Your question’s actually a bit fuzzy. Are you looking for the * minimum * mass necessary? Or the actual mass consumed in the process of growing up? Because if you’re really, really, really good at recycling and maybe have access to nano-technology, you could probably get by with a surprisingly small amount of mass.

If you’re looking for a good back of the envelope of mass input, then you could just figure out the average food/water/air intake per body mass per day, but it gets complicated because those are not constant values as the body grows. And if your subject is doing anything besides floating in a big test tube, then activity will change the amount of required input mass.

Yeah, I dig you…luckily, I’m looking for the minimum lying-in-a-gurney/floating-in-a-testtube level of activity input for the subject, and no nanites or anything—basically “how much mass would you have to feed to the subject through an umbilical tube” for it to survive and grow to maturity.

And I think I spent more effort trying to write that paragraph halfway intelligently than the makers of the movie that sparked the question did in dreaming up the scenario.

While I don’t claim to quite understand your question, there is a rule of thumb that says as you go from one level to the next in a food chain, about 10% of the original mass is carried onto the next level. For example, it takes about 10 pounds of corn to grow 1 pound of corn worm.

Doesn’t this depend on how fast the animal grows though? A human takes decades to reach maturity and eats way more than 1500 pounds of food, give or take, during that time, since most of that food goes towards basic body functions and energy and not growing bigger. If you take the numbers on this page as a guide, you eat about 10 times your body weight in food every year (of course, this includes water in the food, but not water by itself, and apparently not in soda, which is 53 gallons/441 pounds per year; for example, while milk is shown as the largest component of what we eat by weight, it is mostly water, thus contributes only about 10% of calories).
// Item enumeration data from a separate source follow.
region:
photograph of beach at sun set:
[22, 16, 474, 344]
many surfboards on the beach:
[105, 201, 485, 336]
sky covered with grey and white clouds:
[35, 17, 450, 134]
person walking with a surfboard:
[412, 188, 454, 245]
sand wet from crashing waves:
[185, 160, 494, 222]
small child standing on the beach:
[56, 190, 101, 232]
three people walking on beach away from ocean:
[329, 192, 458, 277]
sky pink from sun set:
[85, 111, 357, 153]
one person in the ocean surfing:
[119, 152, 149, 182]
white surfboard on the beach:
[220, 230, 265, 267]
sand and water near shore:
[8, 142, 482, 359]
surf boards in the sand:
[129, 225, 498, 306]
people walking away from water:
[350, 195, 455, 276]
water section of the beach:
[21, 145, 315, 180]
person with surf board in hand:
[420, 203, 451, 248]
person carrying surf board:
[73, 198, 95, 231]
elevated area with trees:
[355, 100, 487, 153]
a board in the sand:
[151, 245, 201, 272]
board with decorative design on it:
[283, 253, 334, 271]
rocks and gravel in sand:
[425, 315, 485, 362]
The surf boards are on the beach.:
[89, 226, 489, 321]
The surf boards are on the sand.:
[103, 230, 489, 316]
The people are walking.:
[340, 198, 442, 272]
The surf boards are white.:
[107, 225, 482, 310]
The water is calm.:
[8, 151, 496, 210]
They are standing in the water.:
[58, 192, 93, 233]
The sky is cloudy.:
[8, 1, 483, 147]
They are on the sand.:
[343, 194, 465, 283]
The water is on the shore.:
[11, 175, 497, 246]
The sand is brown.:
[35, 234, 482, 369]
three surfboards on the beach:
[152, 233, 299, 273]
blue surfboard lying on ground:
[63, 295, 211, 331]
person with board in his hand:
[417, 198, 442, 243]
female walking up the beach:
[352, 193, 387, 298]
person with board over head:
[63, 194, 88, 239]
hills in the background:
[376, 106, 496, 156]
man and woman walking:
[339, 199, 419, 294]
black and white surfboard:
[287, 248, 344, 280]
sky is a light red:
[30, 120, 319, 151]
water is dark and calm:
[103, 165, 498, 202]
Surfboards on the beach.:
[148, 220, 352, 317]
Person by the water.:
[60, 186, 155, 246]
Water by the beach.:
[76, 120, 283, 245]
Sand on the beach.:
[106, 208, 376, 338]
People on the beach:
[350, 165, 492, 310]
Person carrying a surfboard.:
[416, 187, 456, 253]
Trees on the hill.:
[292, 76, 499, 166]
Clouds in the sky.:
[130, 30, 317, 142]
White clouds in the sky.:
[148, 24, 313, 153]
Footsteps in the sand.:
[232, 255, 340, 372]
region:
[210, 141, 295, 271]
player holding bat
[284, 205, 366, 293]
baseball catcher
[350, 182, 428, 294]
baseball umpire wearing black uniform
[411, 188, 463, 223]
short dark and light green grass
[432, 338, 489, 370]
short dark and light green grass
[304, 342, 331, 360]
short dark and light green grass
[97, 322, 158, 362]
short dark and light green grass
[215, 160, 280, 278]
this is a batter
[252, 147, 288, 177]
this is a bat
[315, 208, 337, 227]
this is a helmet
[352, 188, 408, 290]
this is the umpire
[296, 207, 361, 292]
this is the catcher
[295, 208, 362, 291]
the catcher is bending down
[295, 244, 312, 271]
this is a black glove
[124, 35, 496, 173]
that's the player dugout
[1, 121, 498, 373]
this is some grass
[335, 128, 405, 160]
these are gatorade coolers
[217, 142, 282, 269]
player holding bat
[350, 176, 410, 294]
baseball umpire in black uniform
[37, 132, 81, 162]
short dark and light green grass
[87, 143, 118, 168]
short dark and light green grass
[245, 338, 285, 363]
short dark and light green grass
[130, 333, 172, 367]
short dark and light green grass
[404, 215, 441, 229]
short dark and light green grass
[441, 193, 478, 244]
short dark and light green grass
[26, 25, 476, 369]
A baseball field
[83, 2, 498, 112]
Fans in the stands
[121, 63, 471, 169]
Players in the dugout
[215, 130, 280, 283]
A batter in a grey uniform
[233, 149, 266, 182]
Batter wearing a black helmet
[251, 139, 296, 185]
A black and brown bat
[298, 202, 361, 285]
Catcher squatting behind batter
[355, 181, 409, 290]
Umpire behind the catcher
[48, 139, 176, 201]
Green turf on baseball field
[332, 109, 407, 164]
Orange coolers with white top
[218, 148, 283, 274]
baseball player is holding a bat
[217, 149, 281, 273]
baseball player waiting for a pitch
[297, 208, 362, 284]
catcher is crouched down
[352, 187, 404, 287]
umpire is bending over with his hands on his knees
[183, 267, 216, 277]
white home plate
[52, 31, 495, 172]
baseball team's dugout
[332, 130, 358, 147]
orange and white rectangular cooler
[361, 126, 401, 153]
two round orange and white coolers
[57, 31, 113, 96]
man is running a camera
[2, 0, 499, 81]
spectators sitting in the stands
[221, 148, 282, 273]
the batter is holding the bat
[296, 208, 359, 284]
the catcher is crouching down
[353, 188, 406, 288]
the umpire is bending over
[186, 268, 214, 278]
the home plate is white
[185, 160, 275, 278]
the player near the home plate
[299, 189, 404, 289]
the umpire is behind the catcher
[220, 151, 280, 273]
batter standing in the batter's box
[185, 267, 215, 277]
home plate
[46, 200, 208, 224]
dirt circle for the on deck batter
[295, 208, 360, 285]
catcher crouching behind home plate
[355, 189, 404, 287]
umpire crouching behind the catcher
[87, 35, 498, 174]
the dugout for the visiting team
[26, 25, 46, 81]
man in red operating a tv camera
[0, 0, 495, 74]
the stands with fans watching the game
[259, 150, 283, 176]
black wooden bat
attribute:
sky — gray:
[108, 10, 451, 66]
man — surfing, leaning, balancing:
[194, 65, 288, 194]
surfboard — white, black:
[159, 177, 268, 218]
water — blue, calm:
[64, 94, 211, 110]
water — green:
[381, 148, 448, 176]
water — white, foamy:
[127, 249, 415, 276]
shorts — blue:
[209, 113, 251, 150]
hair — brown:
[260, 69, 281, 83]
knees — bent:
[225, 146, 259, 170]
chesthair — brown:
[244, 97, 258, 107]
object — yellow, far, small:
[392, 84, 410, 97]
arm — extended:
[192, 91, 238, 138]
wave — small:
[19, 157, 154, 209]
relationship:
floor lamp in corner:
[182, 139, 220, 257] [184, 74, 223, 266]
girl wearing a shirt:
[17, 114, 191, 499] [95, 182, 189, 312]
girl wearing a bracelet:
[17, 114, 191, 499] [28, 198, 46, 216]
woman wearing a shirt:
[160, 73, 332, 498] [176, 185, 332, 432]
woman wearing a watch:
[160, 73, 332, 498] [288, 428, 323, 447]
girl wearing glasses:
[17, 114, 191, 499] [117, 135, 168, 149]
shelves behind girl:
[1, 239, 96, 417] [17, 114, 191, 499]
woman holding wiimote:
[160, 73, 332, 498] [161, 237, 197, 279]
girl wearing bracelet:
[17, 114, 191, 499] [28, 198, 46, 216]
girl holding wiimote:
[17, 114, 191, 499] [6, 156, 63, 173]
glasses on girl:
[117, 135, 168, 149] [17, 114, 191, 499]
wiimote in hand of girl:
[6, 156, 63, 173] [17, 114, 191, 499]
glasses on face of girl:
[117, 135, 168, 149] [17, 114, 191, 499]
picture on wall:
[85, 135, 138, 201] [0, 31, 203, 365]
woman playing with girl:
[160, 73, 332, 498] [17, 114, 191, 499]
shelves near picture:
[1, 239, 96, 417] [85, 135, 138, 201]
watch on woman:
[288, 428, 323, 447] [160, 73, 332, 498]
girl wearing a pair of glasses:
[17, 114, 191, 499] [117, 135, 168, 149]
This is one of those thumb-rules that makes sense once you understand it, but is almost impossible to explain. It’s not that it ‘creates’ this much matter, it’s that it’s necessary to continuously support it. It starts from the ground up, I suppose - For any amount of vegetation, you have to dedicate X lbs of it, continuously, to support .1X lbs of herbivore - that is to say, there will be X lbs less of vegetation then there otherwise would be, sans herbivores, once you add in .1X lbs of herbivore. It goes down the list the same for carnivores - you need a broadly-sustainable system of X lbs worth of herbivores (comfortable, reproducing, and not subject to wild population shifts) in order to keep .1X lbs of carnivores in the same condition.

Of course, this requires mad rounding.